- GOAL OF THE EXERCISE: Take the data below and extract the lines from the one with "left elbow: (1079, 1022)" to the one with "left hip: (468, 248)", inclusive, exactly as written.

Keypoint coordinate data
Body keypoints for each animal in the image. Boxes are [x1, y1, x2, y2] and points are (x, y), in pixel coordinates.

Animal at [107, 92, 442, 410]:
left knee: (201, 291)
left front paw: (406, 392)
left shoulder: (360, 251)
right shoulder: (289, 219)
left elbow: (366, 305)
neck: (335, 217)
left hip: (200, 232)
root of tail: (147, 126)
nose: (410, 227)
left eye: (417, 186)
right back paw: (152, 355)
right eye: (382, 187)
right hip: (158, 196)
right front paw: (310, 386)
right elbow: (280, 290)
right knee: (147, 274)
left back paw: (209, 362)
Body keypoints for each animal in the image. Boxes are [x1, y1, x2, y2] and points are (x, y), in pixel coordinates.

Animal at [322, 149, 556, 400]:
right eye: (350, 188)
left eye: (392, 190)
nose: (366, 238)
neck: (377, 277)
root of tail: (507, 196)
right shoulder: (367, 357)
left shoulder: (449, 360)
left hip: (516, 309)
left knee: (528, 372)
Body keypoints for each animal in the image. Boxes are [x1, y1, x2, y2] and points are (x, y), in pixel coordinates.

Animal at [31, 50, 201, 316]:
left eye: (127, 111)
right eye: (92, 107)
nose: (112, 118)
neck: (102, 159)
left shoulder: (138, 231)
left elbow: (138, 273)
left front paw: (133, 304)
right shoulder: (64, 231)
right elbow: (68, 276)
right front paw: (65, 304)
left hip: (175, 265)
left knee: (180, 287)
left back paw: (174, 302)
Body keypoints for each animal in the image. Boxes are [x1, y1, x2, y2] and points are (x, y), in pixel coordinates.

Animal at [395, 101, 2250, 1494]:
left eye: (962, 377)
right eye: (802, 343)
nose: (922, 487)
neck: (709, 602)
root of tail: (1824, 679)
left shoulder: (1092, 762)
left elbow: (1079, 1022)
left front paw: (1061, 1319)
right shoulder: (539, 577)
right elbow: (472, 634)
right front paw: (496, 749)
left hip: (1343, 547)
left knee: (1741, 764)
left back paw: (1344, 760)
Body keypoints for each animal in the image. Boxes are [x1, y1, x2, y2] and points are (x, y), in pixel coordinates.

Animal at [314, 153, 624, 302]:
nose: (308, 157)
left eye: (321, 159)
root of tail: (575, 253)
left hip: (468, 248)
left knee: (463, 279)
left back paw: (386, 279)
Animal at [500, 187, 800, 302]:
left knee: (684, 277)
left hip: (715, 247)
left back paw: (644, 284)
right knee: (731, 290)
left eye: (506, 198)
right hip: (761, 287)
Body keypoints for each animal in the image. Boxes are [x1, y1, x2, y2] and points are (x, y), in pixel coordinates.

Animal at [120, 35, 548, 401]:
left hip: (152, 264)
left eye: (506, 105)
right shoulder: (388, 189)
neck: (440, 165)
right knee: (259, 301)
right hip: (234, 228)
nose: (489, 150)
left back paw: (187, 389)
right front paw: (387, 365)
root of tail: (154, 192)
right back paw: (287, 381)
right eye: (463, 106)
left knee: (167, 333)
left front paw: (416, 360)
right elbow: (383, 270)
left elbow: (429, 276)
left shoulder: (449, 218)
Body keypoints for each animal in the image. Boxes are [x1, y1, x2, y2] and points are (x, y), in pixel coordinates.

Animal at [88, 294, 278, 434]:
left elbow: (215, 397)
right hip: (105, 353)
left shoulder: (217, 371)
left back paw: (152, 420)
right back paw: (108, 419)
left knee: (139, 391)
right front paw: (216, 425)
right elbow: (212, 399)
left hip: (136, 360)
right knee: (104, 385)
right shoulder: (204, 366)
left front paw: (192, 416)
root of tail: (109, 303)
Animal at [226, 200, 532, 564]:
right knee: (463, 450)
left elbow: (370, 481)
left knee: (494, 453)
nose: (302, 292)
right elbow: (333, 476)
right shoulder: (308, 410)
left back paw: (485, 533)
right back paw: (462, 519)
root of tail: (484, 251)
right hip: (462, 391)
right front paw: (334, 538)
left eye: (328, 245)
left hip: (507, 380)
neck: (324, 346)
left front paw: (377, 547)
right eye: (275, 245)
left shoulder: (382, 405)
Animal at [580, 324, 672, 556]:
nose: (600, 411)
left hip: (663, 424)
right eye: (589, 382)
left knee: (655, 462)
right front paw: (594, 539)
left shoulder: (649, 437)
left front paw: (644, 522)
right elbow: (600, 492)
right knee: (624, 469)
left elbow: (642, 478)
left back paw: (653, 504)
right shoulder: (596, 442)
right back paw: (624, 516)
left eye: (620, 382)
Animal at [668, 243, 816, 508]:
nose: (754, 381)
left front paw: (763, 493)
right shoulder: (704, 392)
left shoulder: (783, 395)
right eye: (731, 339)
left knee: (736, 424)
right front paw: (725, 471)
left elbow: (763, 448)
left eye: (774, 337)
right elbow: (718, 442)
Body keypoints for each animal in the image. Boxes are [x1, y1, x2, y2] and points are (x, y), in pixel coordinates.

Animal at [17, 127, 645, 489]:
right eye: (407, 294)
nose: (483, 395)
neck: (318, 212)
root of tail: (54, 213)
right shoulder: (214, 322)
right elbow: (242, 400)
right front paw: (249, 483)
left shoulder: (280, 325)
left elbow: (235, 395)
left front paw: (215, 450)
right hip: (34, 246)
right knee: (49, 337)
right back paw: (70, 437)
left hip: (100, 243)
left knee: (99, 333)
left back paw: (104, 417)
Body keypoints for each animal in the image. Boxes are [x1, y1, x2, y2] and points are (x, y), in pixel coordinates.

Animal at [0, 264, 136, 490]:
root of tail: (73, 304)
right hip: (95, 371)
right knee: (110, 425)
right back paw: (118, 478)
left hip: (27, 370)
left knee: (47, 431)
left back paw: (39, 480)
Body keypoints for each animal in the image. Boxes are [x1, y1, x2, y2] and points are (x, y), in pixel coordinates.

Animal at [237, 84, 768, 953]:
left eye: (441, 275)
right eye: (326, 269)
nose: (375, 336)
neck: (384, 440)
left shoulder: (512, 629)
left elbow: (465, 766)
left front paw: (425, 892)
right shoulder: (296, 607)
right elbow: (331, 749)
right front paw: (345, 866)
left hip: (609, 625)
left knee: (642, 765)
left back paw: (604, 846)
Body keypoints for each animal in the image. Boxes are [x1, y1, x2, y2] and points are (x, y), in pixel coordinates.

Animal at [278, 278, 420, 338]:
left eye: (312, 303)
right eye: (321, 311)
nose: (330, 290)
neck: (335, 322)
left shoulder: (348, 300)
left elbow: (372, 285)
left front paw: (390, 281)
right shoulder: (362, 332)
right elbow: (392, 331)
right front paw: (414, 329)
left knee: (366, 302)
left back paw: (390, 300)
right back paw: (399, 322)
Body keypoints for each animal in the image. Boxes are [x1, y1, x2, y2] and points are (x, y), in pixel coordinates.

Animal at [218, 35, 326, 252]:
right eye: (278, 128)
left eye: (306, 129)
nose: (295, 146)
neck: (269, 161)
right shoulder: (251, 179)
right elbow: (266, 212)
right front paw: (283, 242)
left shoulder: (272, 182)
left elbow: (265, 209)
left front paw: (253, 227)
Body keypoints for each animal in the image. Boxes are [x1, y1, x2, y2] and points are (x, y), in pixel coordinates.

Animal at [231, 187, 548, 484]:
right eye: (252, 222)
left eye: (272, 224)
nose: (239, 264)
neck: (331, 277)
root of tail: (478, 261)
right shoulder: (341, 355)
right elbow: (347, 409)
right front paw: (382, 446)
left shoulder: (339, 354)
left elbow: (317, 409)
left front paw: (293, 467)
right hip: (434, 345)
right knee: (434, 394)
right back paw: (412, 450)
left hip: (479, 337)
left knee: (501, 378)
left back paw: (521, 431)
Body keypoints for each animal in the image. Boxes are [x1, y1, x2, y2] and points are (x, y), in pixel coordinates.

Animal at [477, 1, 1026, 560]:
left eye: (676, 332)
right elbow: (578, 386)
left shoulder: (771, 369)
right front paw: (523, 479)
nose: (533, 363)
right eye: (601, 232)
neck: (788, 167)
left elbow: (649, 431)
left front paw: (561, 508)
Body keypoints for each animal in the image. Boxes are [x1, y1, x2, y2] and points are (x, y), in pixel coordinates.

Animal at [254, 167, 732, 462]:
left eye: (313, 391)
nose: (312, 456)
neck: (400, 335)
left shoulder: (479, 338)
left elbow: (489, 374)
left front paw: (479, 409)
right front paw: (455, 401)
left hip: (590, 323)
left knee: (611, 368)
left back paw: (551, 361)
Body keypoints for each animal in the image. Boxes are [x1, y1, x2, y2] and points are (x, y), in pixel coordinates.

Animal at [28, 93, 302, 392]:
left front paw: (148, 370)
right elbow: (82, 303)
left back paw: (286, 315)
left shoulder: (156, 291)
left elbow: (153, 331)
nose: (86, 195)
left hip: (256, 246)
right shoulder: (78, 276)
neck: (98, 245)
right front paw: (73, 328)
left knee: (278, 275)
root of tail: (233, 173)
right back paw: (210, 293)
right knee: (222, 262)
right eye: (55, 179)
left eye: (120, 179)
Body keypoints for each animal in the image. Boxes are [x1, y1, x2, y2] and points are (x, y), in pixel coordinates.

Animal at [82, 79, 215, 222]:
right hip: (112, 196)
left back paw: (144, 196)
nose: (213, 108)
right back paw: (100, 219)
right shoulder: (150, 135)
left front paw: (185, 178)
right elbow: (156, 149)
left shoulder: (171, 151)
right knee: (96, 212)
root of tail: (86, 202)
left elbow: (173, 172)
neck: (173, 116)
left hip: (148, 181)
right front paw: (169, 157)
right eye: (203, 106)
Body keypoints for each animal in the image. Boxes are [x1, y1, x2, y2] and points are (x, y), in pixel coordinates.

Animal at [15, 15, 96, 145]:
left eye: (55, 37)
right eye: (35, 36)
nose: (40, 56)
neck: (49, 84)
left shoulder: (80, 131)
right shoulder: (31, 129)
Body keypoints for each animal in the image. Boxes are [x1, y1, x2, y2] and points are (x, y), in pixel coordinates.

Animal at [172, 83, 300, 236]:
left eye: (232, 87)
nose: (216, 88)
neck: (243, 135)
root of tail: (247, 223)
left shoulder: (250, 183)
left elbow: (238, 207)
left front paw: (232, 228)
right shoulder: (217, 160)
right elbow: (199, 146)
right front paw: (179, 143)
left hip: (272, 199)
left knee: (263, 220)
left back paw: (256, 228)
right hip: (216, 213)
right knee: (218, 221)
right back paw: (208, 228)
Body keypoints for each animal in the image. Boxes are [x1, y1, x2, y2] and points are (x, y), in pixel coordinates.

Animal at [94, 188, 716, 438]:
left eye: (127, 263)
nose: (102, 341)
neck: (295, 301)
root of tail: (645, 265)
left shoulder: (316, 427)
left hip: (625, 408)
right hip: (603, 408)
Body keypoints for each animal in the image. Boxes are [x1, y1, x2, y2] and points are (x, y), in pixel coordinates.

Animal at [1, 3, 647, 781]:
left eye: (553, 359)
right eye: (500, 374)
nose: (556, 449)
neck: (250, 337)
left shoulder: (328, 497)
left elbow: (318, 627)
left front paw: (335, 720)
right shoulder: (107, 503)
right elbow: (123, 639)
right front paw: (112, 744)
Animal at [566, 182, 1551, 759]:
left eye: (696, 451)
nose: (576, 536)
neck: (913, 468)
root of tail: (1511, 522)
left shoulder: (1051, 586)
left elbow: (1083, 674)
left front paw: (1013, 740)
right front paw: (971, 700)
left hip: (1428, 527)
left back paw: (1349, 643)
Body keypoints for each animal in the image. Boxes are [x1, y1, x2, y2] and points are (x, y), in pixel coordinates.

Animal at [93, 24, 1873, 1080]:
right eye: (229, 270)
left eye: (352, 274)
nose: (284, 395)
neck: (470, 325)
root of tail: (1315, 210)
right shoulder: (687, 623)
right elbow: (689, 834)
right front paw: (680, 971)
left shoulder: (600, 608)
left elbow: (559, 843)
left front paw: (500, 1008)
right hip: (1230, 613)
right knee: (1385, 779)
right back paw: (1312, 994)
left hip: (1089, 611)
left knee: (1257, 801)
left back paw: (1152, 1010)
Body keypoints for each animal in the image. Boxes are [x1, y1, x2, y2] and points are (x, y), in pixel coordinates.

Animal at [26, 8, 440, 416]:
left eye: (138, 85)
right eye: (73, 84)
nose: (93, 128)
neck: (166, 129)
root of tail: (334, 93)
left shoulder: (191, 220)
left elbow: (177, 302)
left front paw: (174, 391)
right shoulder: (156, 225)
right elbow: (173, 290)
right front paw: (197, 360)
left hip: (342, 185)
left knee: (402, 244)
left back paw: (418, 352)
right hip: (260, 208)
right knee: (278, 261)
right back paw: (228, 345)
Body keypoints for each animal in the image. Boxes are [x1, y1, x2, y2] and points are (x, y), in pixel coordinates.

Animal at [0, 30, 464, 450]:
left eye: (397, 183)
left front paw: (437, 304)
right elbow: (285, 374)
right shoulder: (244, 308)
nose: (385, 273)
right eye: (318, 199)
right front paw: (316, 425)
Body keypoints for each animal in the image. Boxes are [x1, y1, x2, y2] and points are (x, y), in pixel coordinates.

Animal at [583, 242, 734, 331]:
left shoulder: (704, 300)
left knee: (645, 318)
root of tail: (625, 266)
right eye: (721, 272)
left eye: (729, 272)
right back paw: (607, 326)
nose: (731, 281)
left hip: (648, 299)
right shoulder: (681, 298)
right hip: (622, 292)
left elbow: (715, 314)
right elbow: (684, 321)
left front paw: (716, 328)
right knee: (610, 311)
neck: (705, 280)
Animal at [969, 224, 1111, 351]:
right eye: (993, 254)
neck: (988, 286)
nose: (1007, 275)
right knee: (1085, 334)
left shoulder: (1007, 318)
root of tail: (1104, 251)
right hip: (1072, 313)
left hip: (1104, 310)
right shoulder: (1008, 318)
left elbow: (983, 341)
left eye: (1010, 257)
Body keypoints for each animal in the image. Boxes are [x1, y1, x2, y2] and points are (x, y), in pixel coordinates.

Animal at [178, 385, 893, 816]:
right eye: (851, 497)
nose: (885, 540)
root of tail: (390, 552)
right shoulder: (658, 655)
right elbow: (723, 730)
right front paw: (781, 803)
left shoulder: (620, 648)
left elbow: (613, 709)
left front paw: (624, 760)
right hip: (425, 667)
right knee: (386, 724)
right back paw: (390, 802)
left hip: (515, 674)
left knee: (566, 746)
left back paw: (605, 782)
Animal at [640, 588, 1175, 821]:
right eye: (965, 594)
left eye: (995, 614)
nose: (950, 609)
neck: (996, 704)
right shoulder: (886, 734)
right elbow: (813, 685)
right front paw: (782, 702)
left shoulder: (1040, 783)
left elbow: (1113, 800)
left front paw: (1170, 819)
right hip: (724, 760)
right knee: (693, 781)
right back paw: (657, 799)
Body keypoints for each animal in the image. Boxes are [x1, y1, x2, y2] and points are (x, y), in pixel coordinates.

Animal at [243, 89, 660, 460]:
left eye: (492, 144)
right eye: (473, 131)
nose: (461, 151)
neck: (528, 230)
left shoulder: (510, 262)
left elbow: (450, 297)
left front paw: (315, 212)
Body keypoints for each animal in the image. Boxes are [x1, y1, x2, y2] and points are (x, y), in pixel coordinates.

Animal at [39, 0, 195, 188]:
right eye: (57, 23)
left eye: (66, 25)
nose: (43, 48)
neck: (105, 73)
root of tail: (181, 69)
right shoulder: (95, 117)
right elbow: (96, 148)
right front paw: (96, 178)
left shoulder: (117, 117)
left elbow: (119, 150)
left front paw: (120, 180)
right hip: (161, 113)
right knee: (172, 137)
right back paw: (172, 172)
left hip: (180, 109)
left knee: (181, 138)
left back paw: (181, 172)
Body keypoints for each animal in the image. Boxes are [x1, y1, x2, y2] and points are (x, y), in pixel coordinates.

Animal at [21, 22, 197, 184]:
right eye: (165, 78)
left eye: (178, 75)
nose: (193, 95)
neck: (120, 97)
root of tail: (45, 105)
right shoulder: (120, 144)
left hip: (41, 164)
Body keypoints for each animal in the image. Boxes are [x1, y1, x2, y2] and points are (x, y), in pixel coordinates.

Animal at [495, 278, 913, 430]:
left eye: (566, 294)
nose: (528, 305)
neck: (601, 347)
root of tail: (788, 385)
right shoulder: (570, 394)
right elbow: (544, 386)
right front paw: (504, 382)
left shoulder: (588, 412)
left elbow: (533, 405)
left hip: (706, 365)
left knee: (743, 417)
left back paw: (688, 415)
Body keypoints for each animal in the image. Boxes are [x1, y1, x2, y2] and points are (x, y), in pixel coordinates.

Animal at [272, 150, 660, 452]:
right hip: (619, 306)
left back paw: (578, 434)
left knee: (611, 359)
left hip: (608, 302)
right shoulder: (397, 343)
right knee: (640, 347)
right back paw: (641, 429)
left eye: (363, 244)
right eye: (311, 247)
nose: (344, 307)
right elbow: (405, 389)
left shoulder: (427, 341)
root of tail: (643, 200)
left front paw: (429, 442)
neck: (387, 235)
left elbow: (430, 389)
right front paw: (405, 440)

- ANSWER TO THIS EXERCISE:
left elbow: (1079, 1022)
left front paw: (1061, 1319)
right shoulder: (539, 577)
right elbow: (472, 634)
right front paw: (496, 749)
left hip: (1343, 547)
left knee: (1741, 764)
left back paw: (1344, 760)
Body keypoints for each animal in the image. Boxes are [x1, y1, x2, y2] and points are (x, y), in pixel coordinates.

Animal at [314, 153, 624, 302]:
nose: (308, 157)
left eye: (321, 159)
root of tail: (575, 253)
left hip: (468, 248)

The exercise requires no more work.